Und warum tun Sie, was sie tun, im Rahmen Ihrer unternehmerischen Aktivitäten?

Schauen Sie, mich hat mal jemand gefragt, was ist das Wichtigste, das ich jungen Menschen, die eine Firma gründen, empfehle? Ich habe ja auch Betriebswirtschaft studiert und – was noch viel wichtiger ist – drei Jahrzehnte Erfahrungen als Unternehmer machen dürfen. Aber am wichtigsten ist es, der Stimme des Herzens zu folgen. Wenn junge Leute darüber nachdenken: Was kann ich tun, damit ich schnell viel Geld verdiene; ein solches Vorhaben kann kein gutes Ende nehmen. Das Leben ist ein sehr langer Weg, da ist es entscheidend, aus welchen Quellen Du Deine Kraft schöpfst. Die Begeisterung, die aus einer tiefen Überzeugung rührt, ist die wichtigste Quelle, die wir haben. Wenn Du nur aus rationalen Gefühlen heraus handelst, aus der Gier nach Geld oder ähnlichem, diese Quelle versiegt eines Tages. Das hältst Du nicht durch.

Was begeistert Sie am allermeisten?

Ich glaube das Schönste ist, wenn man sich mit dem, was man tut und mit allem, was einen umgibt, verbunden fühlt. Mit allen Pflanzen und Lebewesen und mit allem um uns herum. Wenn man sich mit dem, was man tut, verbunden fühlen kann, ist das eine Gnade. Das hat mehr Bedeutung als das Erreichen bestimmter Ziele.

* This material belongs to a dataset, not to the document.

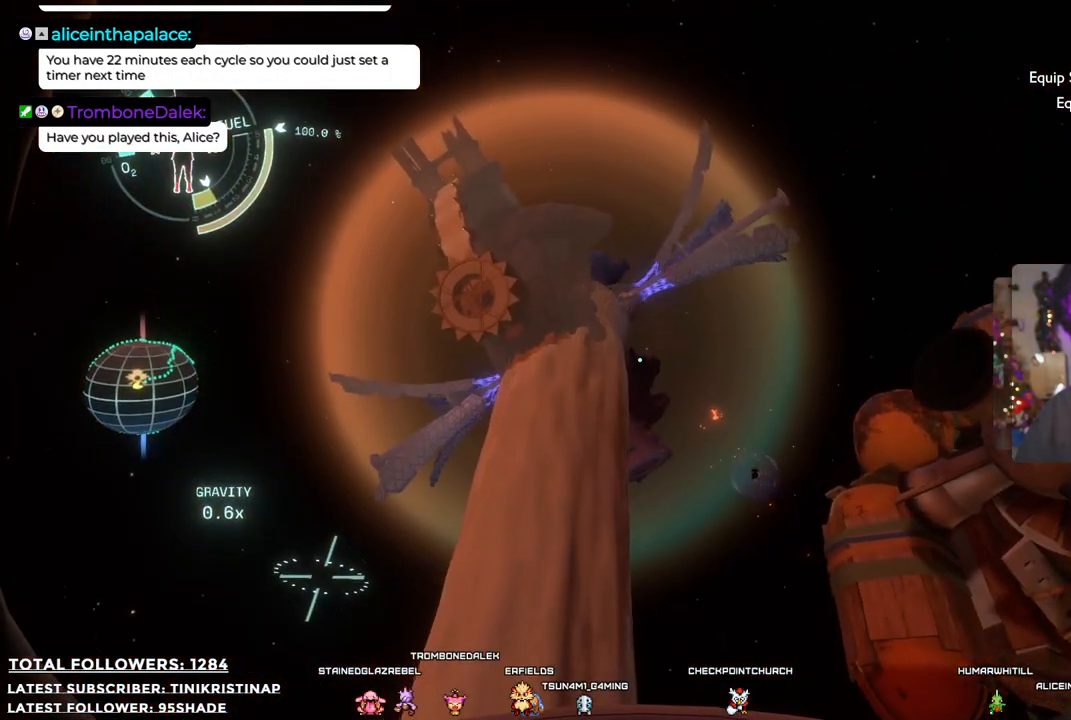
{"buttons": [], "left_stick": "up-right", "right_stick": "center", "events": [[217, "left_stick", "up-right"]]}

Ihre Firma steht ja auch für außerordentliche Qualität und Sie leisten in verschiedener Hinsicht Pionierarbeit. Sind Sie auch sehr ambitioniert, denn vermutlich liegt Ihnen an außerordentlicher Qualität, oder?

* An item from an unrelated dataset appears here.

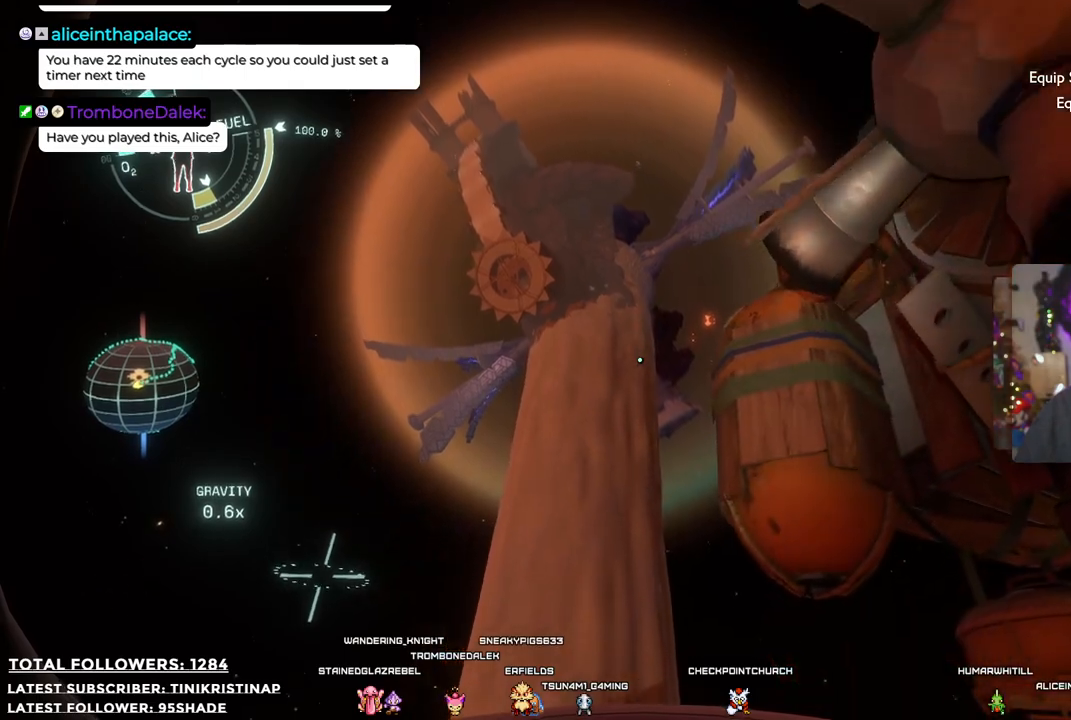
{"buttons": [], "left_stick": "up-right", "right_stick": "center", "events": [[433, "right_stick", "center"]]}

Für mich ist Qualität kein Selbstzweck. Ich würde nicht sagen, dass wir Qualität bieten, um Mitbewerbern voraus zu sein. Wir bemühen uns, Entscheidung so zu treffen, dass es auch noch Generationen nach uns gute Entscheidungen gewesen sind. Wenn man so denkt, ergibt sich daraus glücklicherweise eine sehr, sehr hohe Qualität. Wenn Sie so denken, können Sie keinen Ramsch machen. Ein Haus oder Bauwerk muss gut für den sein, der es bekommt, ebenso wie für seine Kinder und Enkelkinder. Es darf kein Müll drin sein. Das Haus darf nicht belasten und die Betriebskosten müssen niedrig sein. Folglich muss ein Haus wartungsfrei und energieautark sein und dann ergeben sich Qualitätsmerkmale, die heute unsere Arbeit kennzeichnen und die mit Sicherheit weit über dem Niveau unserer Branche liegen. In unserer Wirtschaft verfolgen wir heute die falschen Rahmenbedingungen. Wenn die Maxime ist, möglichst kurzfristig Profit zu maximieren, kann das langfristig kein nachhaltig gutes Ergebnis zur Folge haben.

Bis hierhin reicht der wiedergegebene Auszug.